How to Train the LILT Model on Invoices and Run Inference

Jan 3, 2023

In the realm of document understanding, deep learning models have played a significant role. These models are able to accurately interpret the content and structure of documents, making them valuable tools for tasks such as invoice processing, resume parsing, and contract analysis. Another important benefit of deep learning models for document understanding is their ability to learn and adapt over time. As new types of documents are encountered, these models can continue to learn and improve their performance, making them highly scalable and efficient for tasks such as document classification and information extraction.

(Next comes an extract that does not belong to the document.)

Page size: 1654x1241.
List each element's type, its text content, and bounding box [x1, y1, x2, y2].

One of these models is the LILT model (Language-Independent Layout Transformer), a deep learning model developed for the task of document layout analysis. Unlike it’s layoutLM predecessor, LILT is originally designed to be language-independent, meaning it can analyze documents in any language while achieving superior performance compared to other existing models in many downstream tasks application. Furthermore, the model has the MIT license, which means it can be used commercially unlike the latest layoutLM v3 and layoutXLM. Therefore, it is worthwhile to create a tutorial on how to fine-tune this model as it has the potential to be widely used for a wide range of document understanding tasks.

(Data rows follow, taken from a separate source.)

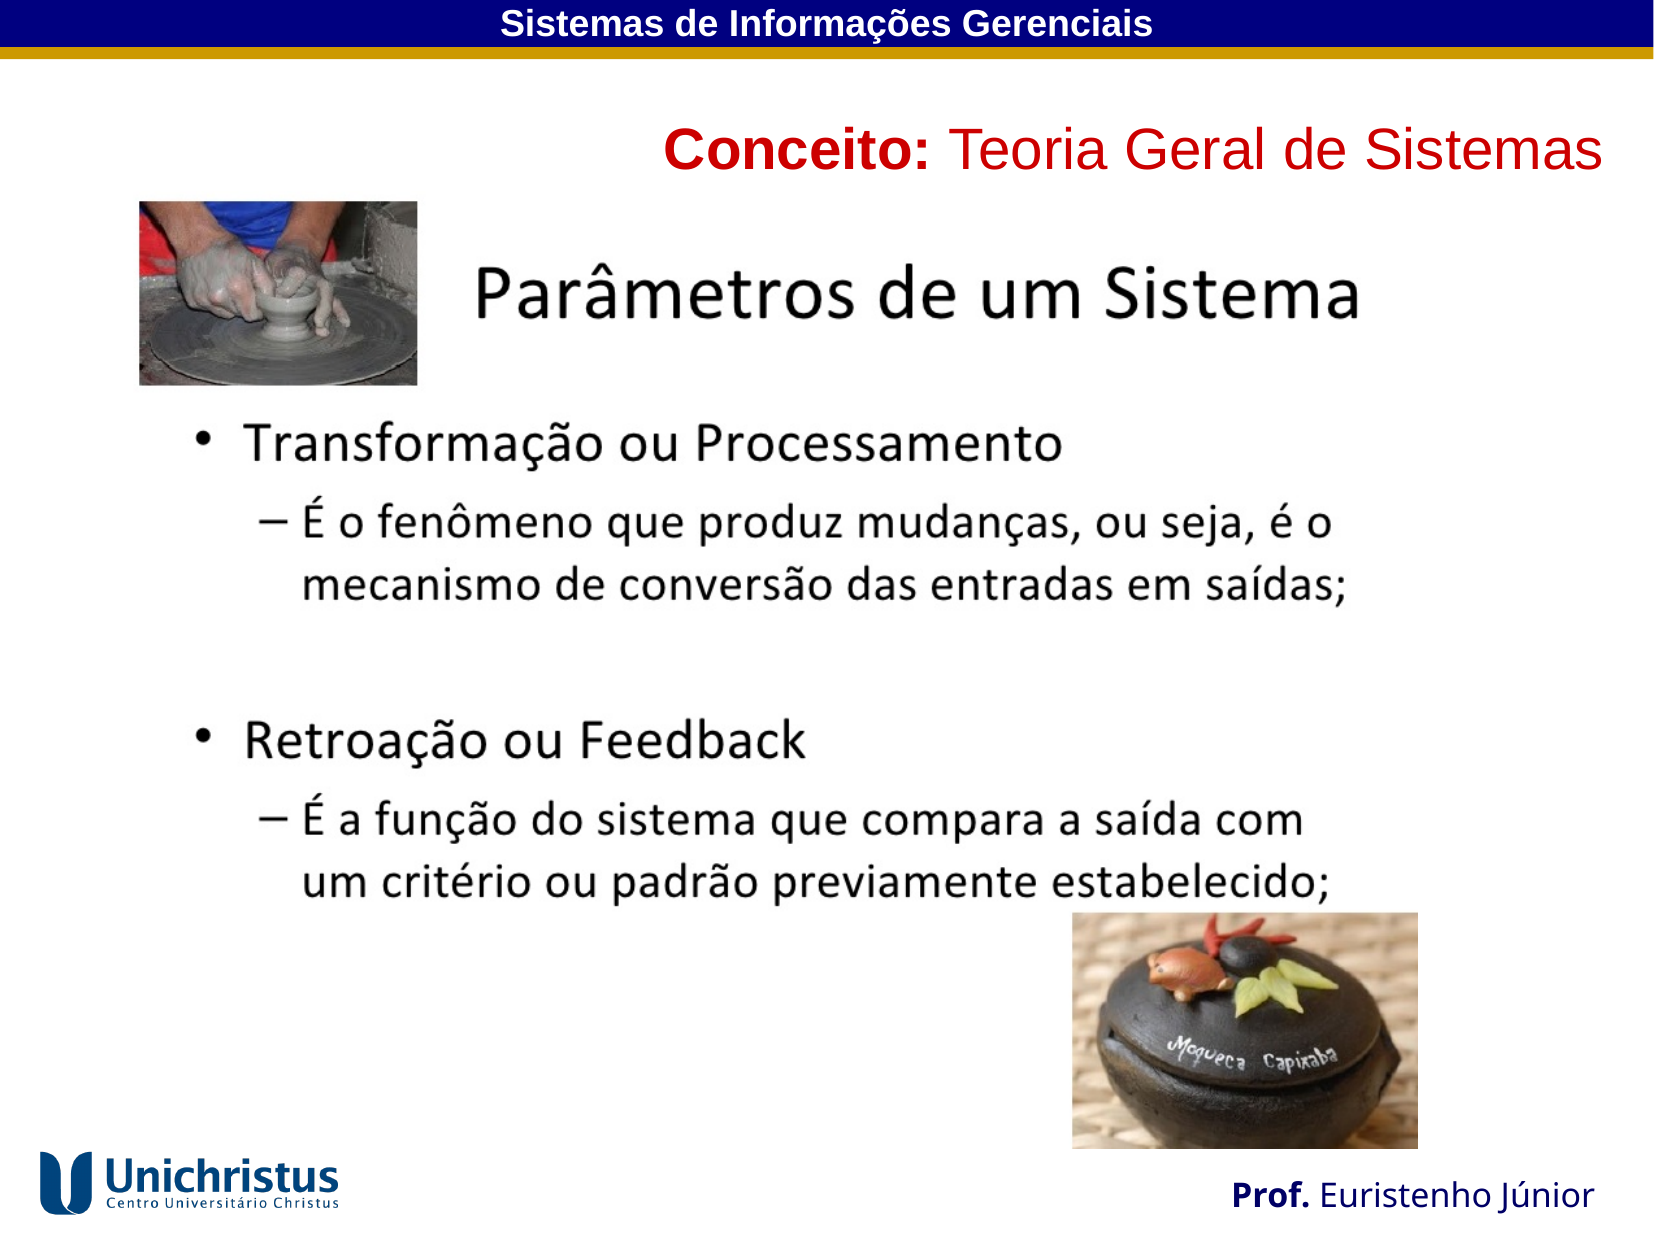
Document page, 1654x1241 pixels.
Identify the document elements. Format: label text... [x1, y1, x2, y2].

text_box Sistemas de Informações Gerenciais [0, 0, 1654, 47]
text_box [0, 47, 1654, 60]
text_box Conceito: Teoria Geral de Sistemas [649, 109, 1654, 189]
text_box Prof. Euristenho Júnior [1216, 1163, 1654, 1224]
picture [35, 191, 1418, 1217]
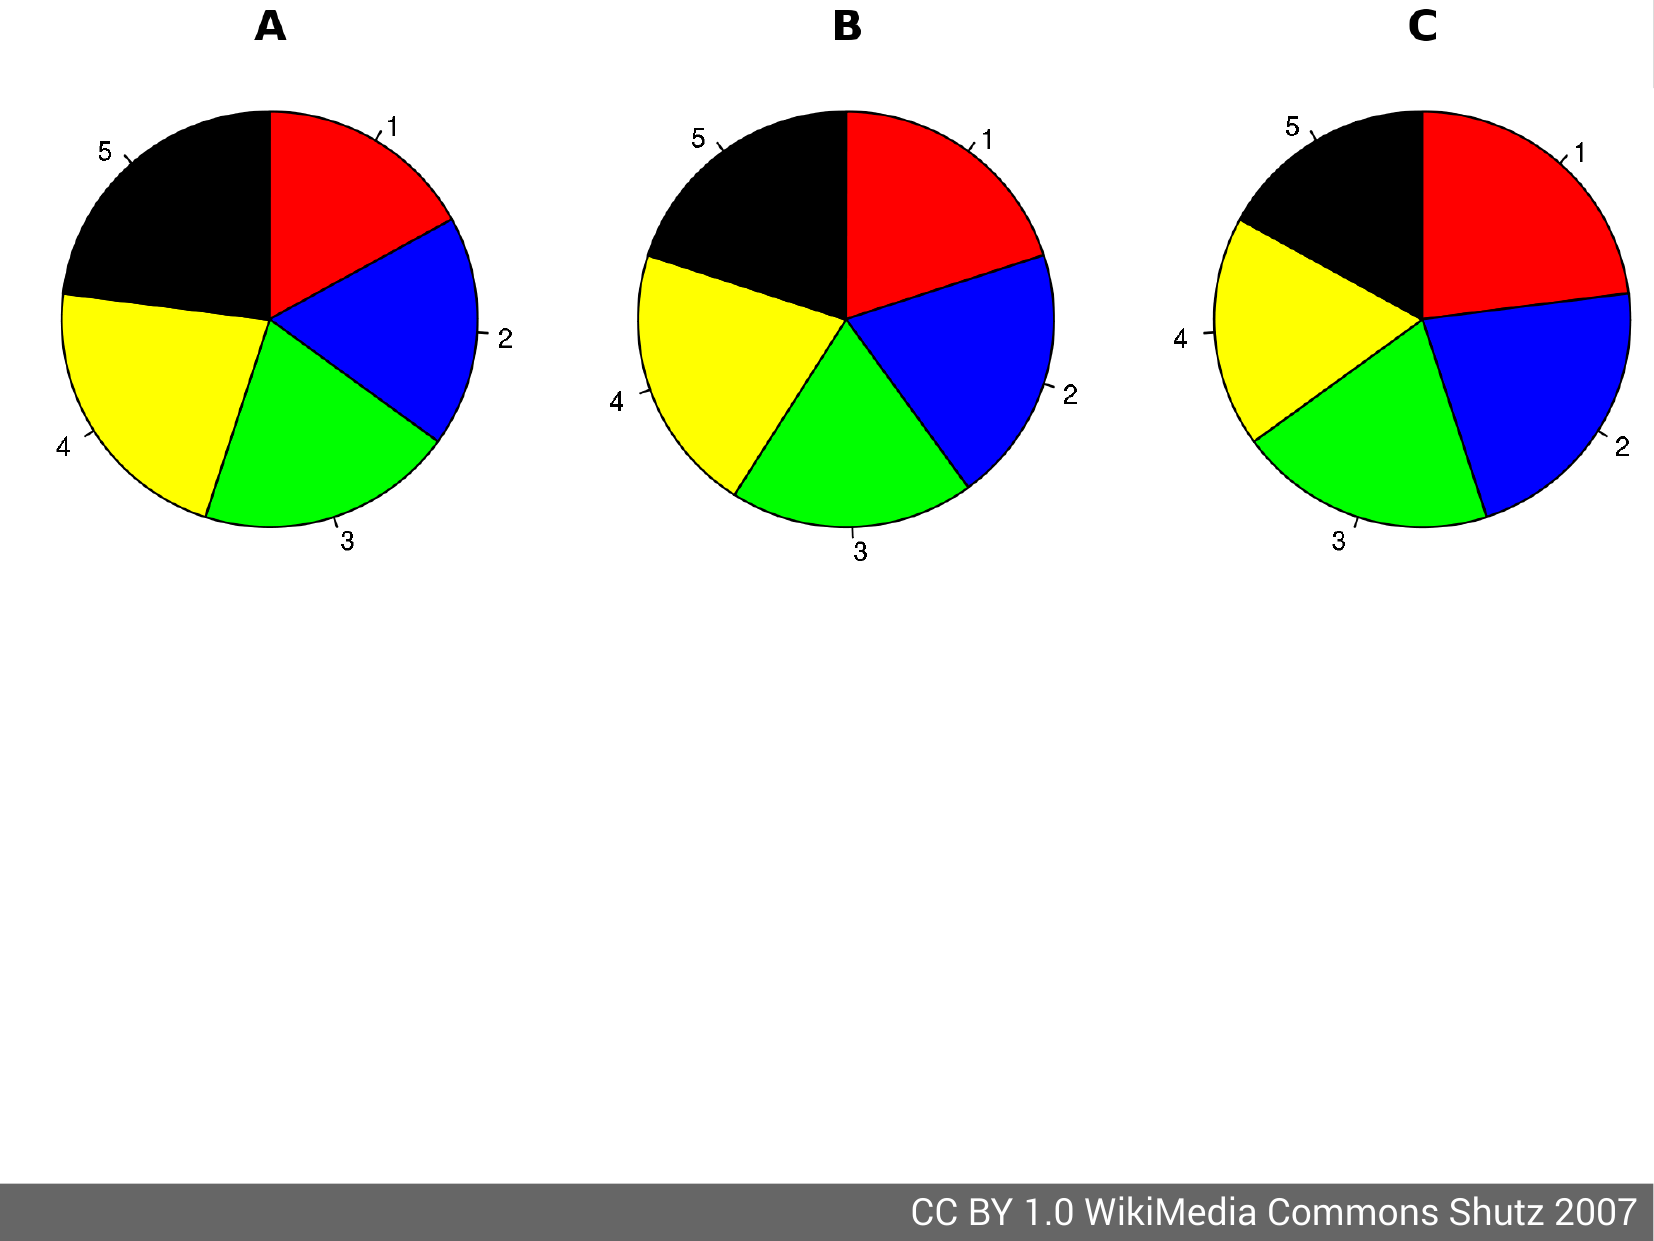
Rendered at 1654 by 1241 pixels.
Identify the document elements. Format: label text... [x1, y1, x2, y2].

In this tutorial, we will discuss this novel model architecture and show how to fine-tune it on invoice extraction. We will then use it to run inference on a new set of invoices.

LILT Model Architecture:

One of the key advantage of using the LILT model, is it’s ability to handle multi-language document understanding with state-of-the-art performance. The authors achieved this by separating the text and layout embedding into their corresponding transformer architecture and using a bi-directional attention complementation mechanism (BiACM) to enable cross-modality interaction between the two types of data. The encoded text and layout features are then concatenated and additional heads are added, allowing the model to be used for either self-supervised pre-training or downstream fine-tuning. This approach is different from the layoutXLM model, which involves collecting and pre-processing a large dataset of multilingual documents.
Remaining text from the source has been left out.